Algorithm 3 can also be used to solve the interpolation step for decoding lifted \(s\)-interleaved LRS codes in the sum-subspace metric [5] requiring at most \({\widetilde{O}}\left( s^\omega {\mathfrak {M}}(n_r)\right) \) operations in \({\mathbb {F}}_{q^m}\), where \(n_r\) denotes the sum of the dimensions of the received subspaces over all shots.

Algorithm 3 can also solve the interpolation step for interpolation-based decoding of \(h\)-folded lLRS codes [23] requiring at most \({\widetilde{O}}\left( s^\omega {\mathfrak {M}}(n)\right) \) operations in \({\mathbb {F}}_{q^m}\), where \(s\le h\) is a decoding parameter and n is the length of the unfolded code.

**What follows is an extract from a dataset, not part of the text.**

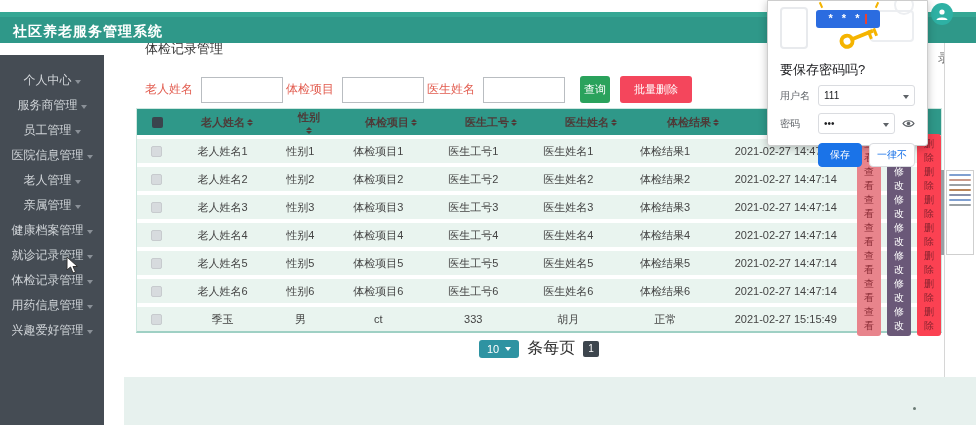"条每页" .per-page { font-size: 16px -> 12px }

Since, unlike the minimal approximant basis approach in [6, 11], Algorithm 3 has no requirements on the interpolation points (related to the evaluation maps), it can be applied in a straight-forward manner to decoding problems of lifted Gabidulin and LRS code variants in the (sum-)subspace metric.

5 Conclusion

We proposed a fast divide-and conquer variant of the Kötter–Nielsen–Høholdt (KNH) interpolation over free modules over skew polynomial rings. We showed how the proposed KNH interpolation can be used to solve the interpolation step of interpolation-based decoding of interleaved Gabidulin, linearized Reed–Solomon and skew Reed–Solomon codes and variants thereof efficiently requiring at most \({\widetilde{O}}\left( s^\omega {\mathfrak {M}}(n)\right) \) operations in \({\mathbb {F}}_{q^m}\), where n is the length of the code, \(s\) the interleaving order, \({\mathfrak {M}}(n)\) the complexity for multiplying two skew polynomials of degree at most n, \(\omega \) the matrix multiplication exponent and \({\widetilde{O}}\left( \cdot \right) \) the soft-O notation which neglects log factors. The computational complexity of the proposed fast KNH variant coincides with the complexity of the currently fastest interpolation algorithms for skew polynomial rings, where the proposed variant relies on the well-known (bottom-up) KNH interpolation algorithm instead of quite involved (top–down) minimal approximant bases techniques. The proposed results also hold for codes defined over general skew polynomials rings (with derivations), except for the complexity analysis. Due to the bottom-up nature of the proposed KNH interpolation there are no requirements on the interpolation points and thus no pre-processing of the interpolation points, which may be required for the top–down minimal approximant bases approaches, is necessary.